Although built in the 16th century, the house has been modified and extended many times through the centuries. It would have originally consisted of the main sitting room, just inside the main entrance, with a room on either side, and additional rooms on the story above. It has been extended a couple of times at one end with a service wing with kitchen and utilities rooms, plus numerous bedrooms and baths.The last remodelling took place in 1848 (commemorated by another dated plaque above the main entrance), so the house retains its 19th century character, including the carved main staircase in the sitting room, and the early Victorian fire surrounds in many of the bedrooms, some decorated with enamelled slate.
After the brief introduction by Robin and David the group were given free rein to explore the house, with no areas off limits, before regrouping in the sitting room to discuss the features of interest that were spotted. We looked for evidence of the differing periods of extension and remodelling, as shown by variations in the timber & stone flooring and styles of doorways and windows. There were some interesting and intricately carved furnishings and some period pieces, like the wind-up gramophone.

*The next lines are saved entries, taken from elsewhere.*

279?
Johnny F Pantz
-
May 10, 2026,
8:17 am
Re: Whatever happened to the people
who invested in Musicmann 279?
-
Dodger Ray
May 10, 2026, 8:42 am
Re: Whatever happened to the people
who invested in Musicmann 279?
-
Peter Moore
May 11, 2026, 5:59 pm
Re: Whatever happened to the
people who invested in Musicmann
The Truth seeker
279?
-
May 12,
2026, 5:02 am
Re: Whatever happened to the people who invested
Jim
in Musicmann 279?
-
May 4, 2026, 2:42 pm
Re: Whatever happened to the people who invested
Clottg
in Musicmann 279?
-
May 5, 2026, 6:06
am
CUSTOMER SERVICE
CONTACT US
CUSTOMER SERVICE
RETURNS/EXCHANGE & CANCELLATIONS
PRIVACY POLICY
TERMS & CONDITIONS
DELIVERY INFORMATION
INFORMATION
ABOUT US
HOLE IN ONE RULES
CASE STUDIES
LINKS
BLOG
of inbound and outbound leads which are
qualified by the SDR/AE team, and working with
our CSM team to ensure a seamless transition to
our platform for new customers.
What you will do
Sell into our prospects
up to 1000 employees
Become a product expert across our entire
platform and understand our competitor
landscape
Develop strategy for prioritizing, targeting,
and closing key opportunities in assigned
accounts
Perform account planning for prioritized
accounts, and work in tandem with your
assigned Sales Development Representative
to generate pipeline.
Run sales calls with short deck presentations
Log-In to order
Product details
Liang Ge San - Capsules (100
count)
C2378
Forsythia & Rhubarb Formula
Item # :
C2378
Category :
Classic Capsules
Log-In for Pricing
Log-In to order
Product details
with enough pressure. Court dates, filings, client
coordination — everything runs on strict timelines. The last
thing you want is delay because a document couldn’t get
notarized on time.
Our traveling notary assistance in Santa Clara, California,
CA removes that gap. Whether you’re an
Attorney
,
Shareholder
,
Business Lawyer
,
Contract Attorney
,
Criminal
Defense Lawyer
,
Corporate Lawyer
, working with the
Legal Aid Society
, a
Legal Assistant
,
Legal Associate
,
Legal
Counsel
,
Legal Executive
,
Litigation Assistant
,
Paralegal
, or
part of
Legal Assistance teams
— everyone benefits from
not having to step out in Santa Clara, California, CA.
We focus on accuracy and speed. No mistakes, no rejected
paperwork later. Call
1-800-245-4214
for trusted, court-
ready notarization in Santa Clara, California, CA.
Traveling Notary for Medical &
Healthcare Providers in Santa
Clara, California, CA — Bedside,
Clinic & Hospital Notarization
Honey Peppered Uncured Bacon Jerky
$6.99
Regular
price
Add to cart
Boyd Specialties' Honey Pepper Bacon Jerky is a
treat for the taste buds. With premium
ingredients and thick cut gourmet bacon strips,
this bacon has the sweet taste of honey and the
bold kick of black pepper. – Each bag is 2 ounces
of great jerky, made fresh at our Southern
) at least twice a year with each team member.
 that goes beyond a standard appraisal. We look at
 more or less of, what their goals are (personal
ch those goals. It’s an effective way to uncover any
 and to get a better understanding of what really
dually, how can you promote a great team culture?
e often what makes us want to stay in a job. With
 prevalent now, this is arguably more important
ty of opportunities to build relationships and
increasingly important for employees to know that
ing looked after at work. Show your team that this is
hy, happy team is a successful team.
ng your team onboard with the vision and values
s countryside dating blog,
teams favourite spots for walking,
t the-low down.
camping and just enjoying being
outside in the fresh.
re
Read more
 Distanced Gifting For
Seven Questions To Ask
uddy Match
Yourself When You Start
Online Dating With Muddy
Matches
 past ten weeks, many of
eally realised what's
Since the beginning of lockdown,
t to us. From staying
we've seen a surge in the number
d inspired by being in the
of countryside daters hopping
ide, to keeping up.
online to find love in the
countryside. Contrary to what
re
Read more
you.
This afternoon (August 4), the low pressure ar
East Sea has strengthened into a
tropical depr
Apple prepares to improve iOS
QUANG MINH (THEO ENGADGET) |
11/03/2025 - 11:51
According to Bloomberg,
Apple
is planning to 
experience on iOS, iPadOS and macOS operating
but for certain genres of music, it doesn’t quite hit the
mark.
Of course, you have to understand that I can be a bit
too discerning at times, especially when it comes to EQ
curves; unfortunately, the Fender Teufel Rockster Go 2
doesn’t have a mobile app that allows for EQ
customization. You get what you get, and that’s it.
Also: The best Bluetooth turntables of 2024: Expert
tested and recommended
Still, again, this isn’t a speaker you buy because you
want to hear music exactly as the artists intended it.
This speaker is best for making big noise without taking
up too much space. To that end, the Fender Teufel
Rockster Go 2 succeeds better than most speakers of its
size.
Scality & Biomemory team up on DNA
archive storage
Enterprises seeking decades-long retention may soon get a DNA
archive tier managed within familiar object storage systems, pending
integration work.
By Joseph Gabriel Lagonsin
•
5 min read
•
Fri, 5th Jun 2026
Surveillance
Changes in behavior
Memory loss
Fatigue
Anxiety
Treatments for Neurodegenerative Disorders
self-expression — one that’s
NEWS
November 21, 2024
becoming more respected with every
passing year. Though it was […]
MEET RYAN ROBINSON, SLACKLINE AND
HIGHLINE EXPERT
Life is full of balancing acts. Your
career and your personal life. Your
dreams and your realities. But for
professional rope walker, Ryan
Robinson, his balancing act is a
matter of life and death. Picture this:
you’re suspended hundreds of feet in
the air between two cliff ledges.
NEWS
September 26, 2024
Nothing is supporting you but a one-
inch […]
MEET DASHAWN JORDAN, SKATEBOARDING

A particularly fun aspect of the exploration was looking for evidence of the vocation of the current owners. Books about the Bulmer family and cider-making were in many rooms, apple-shaped cutting boards were in the kitchen alongside bottles of Bulmer’s cider, ready for the next cider casserole, and crates marked “Bulmer’s Hereford” were in some of the unused rooms. The many objects on shelves and walls throughout the house included an inordinate number of green woodpecker items: paintings, carved wooden figures and taxidermy specimens. It seemed curious until I remembered that the green woodpecker was the symbol of Bulmer’s Woodpecker Cider!
After the debriefing sessions some of us went on to explore a nearby tidal mill, the subject of my next blog.